” Do you watch or like The Biggest Loser?”
It was a weird question. I knew there was more to it than my opinion on the show.
There is something about weight loss reality shows that kind of makes me sad. Do not get me wrong, I love a good success story. I love seeing before and current pictures of people and the confidence they possess after losing weight that they never thought would be possible. I could spend hours upon hours reading stories of people losing weight and the different ways they have done it.
When I was over 400 pounds, my wife wanted me to watch The Biggest Loser.The show inspired her. It inspires most people. The tears, the music played at the right time, the slow motion high fives after a great workout.

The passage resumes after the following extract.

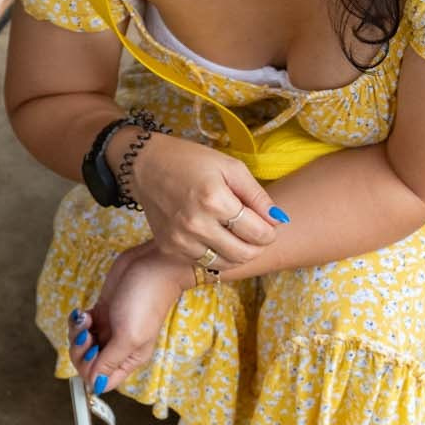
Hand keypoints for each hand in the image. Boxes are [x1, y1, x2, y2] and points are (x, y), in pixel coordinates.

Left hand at [69, 242, 193, 396]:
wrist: (152, 264)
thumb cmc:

I did watch a couple of episodes. It made me angry. I was jealous. Why could I live at a ranch to lose weight? Why couldn’t I have a trainer like Jillian to help me? Why couldn’t I have a chance to win a six figure prize.
Instead of wanting to lose weight, I was more consumed about being on the show. In 2006 they had an audition in Orlando. I took off work and was going to audition for the show.
But I did not. At 420 pounds and a real good knack for putting on a show in front of others, I would have made it. I am pretty confident about that. I would have been working out hard, I would have lost over 200 pounds, and I would have inspired a nation with my dramatic weight loss.
Where would I be today I wonder? Would I be over 400 pounds reliving my days as a Biggest Loser winner? Would I be on Oprah talking about how hard it was to keep the weight off? I would not have kept off the weight. I would have lost weight fast, I would have hated working out because I needed to, and I would be resentful.
Honestly, that is my point of view, but not others. Jillian might have saved my life. There are so many people who have lost weight because of The Biggest Loser success stories. The show does more good than harm. I have read the horror stories about the show, yet I can not honestly say it is damaging.
It just did not save my life.
I did though. Two years later in 2008 I started a journey that has been wonderful. I lost over 200 pounds on the way. I have found a true love for working out. I have struggled with food and portions, yet I am still a success story. A success story that is far from over.
It is funny. Today I watched a Weight Watchers commercial geared for men. Two years ago, I would have done anything to be on that commercial. I looked at these guys, and realized that they are not me. In fact, I have never seen guys like these in any Weight Watchers meeting or forum.
My good friend Ryan wrote a really good post about social media and how people abuse it. I agree with most of it, except for one major thing….
Social Media gives people like me a chance. A chance to get my story out there. A chance to promote myself like no other. A chance to be the squeaky tire in weight loss blogging.
Do not get me wrong, I know how annoying excessive status updates. Yet, if I did not talk about 24 hour gyms on my Facebook page, Anytime Fitness would have never found me. I have been blogging for them for over a year. They has really promoted my work.
Klout makes no sense, yet it is a wonderful feeling to “give Klout” to someone who never gets it. To help them lift their score up in the game of popularity.
And as a male blogger, if I did not put the wonderful hashtag #mamavation on my tweets, I would not have been asked the question “Do you watch or like The Biggest Loser?” That is what I was asked last week, and although my answer was a little wishy washy, I am going to be participation in “The Brita Celebration During The Biggest Loser”. I know nothing about the show, but I do like water and I did lose a lot of weight. That must mean something, right?
It also shows that being cynical about things still has its place in my life, but I also have to be more open. I have to believe in myself a little more. I know there are different ways to lose weight, but dedication is needed to succeed.
Funny, over five years ago, I prayed to be trained by someone like Jillian Michaels.
Now, I am happy to have the moves like Jillian.